After stubbing her toe on an (implied) commercial film (NIGHT MOVES/’13), critics’ darling Kelly Reichardt returns to form dragging her artistic tail between her legs with another small contemplative tale, so dark, so quiet, so slow, so earnest, you hardly react at all . . . unless you’re a Film Fest habitué. (New York Film Critics 2020 Best Pic, etc.) Once past a foredooming prologue, we’re cast back to the days of the Oregon Frontier where shy, stranded cook John Magaro and wandering Chinese entrepreneur Orion Lee buddy up to fleece the townsfolk with something new . . . a pastry! A sweet, naturally flavored biscuit; just the thing if only they could get their hands on some milk. But with only one cow in the territory, owned by Property-Is-Theft master Toby Jones (and who better to steal from?), they must risk night raids to get at the mooing source. There’s a fine comedy left unmined in this material; like the old, politically incorrect gag about how to make Hungarian chicken . . . first, steal a chicken! Alas, Reichardt couldn’t spot a joke in a Catskills Hotel.
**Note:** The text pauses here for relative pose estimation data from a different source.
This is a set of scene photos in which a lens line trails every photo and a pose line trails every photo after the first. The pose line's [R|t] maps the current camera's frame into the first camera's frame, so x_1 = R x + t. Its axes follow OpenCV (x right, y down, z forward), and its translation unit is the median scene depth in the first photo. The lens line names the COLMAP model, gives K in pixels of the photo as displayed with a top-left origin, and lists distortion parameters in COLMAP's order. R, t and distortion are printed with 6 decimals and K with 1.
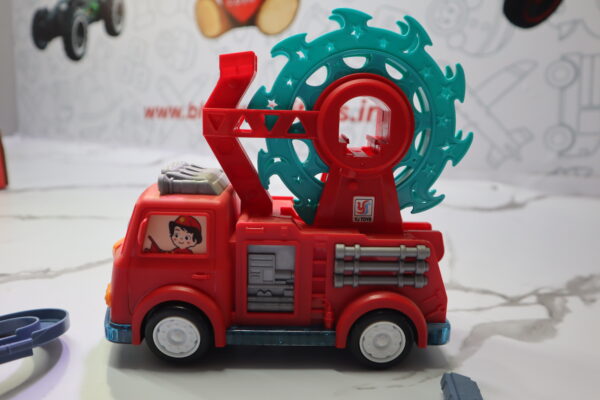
lens RADIAL K [[421.3, 0, 320.2], [0, 421.3, 201.2], [0, 0, 1]] dist [-0.044454, 0.002817]
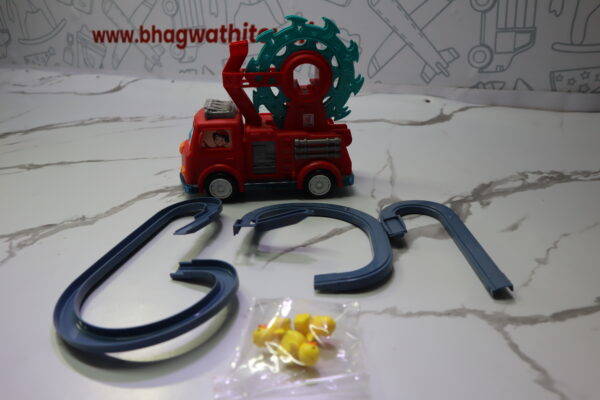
lens RADIAL K [[421.3, 0, 320.2], [0, 421.3, 201.2], [0, 0, 1]] dist [-0.044454, 0.002817]
pose [[0.993107, -0.058041, 0.101828, -0.063080], [0.037216, 0.979973, 0.195623, 0.006321], [-0.111143, -0.190485, 0.975378, -1.014075]]
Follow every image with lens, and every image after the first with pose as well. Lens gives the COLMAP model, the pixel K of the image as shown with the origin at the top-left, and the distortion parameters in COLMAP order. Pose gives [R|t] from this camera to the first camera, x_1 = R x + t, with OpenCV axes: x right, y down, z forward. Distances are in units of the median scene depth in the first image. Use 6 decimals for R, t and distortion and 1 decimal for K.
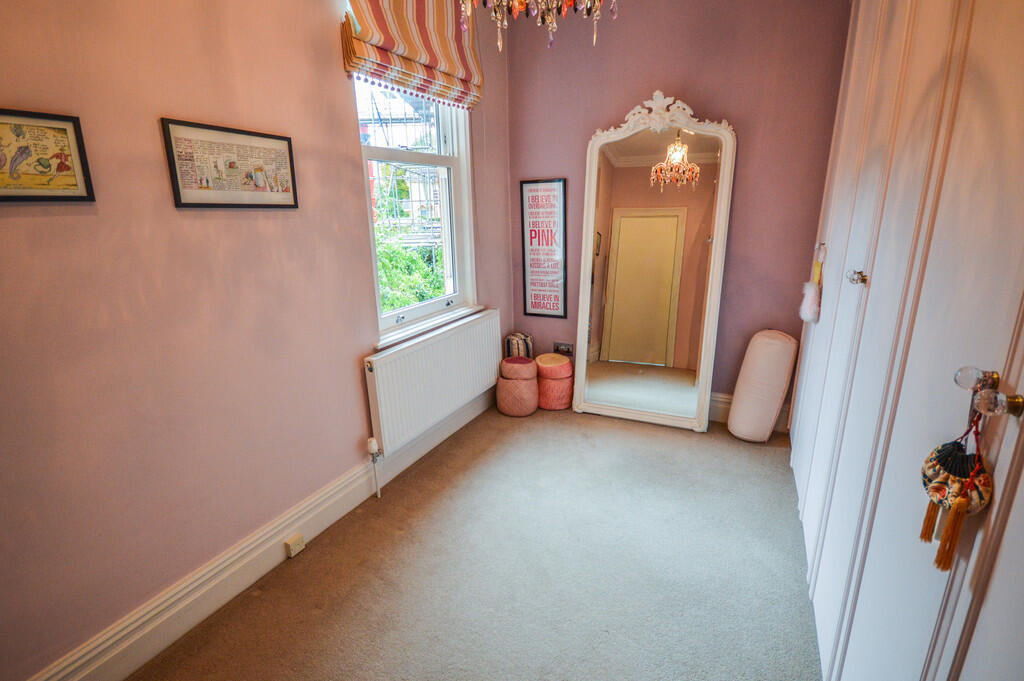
lens RADIAL K [[493.1, 0, 513.4], [0, 493.1, 338.4], [0, 0, 1]] dist [0.002570, -0.000298]
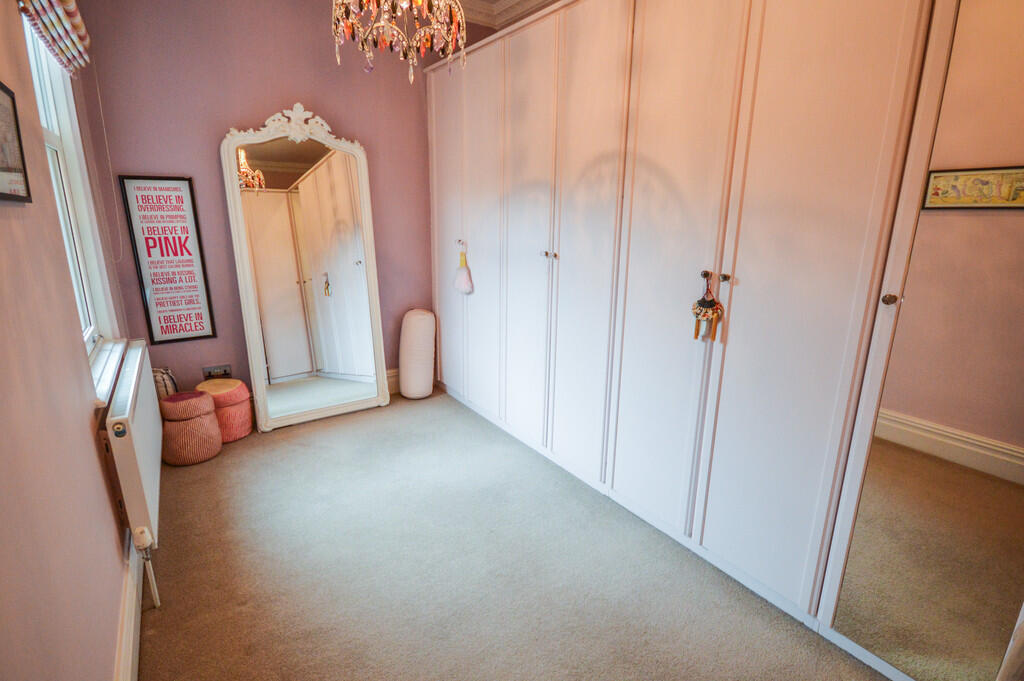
lens RADIAL K [[493.1, 0, 518.4], [0, 493.1, 342.1], [0, 0, 1]] dist [0.002570, -0.000298]
pose [[0.491755, -0.197342, 0.848076, -0.432647], [0.211750, 0.971843, 0.103359, -0.010682], [-0.844594, 0.128753, 0.519696, 0.104603]]
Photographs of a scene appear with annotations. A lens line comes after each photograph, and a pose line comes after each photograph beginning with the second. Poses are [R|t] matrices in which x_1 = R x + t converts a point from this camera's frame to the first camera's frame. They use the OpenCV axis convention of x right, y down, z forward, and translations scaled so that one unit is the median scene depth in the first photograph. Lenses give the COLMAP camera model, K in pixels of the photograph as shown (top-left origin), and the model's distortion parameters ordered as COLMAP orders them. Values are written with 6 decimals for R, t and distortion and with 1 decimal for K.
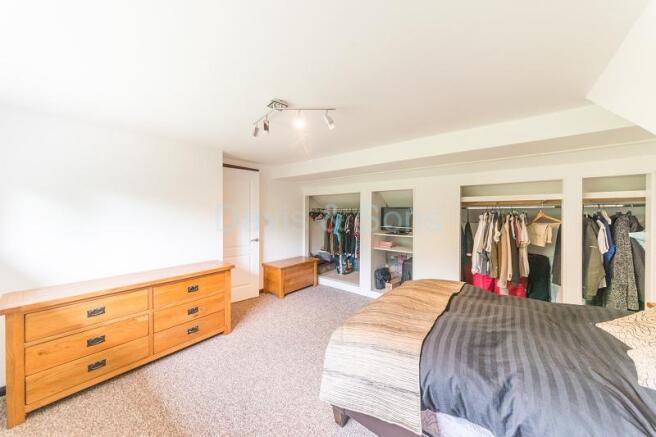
lens RADIAL K [[228.1, 0, 326.3], [0, 228.1, 217.6], [0, 0, 1]] dist [-0.000472, 0.000003]
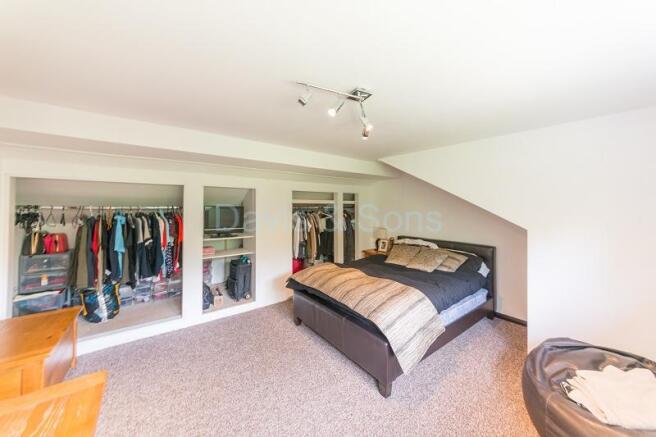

Instead, a needlessly extended two-plus hours of whispered dialogue in poorly defined, murky interiors, captured in less than optimum digital photography.*
WATCH THIS, NOT THAT: Reichardt’s determinist style probably worked best in her other Oregon territory tale, the enigmatic MEEK’S CUTOFF/’10, an acquired taste you may not acquire. OR: Thematically similar Western from Blake Edwards (of all people) in the underrated WILD ROVERS/’71.
LINK: More Reichardt Write Ups here: https://maksquibs.blogspot.com/search?q=reichardt OR: For WILD ROVERS: https://maksquibs.blogspot.com/2020/06/wild-rovers.html
ATTENTION MUST BE PAID: *And in the old, squarish Academy Ratio in case we missed the artistic self-restraint. Perhaps Reichardt’s real gift lies in writing up grant proposals.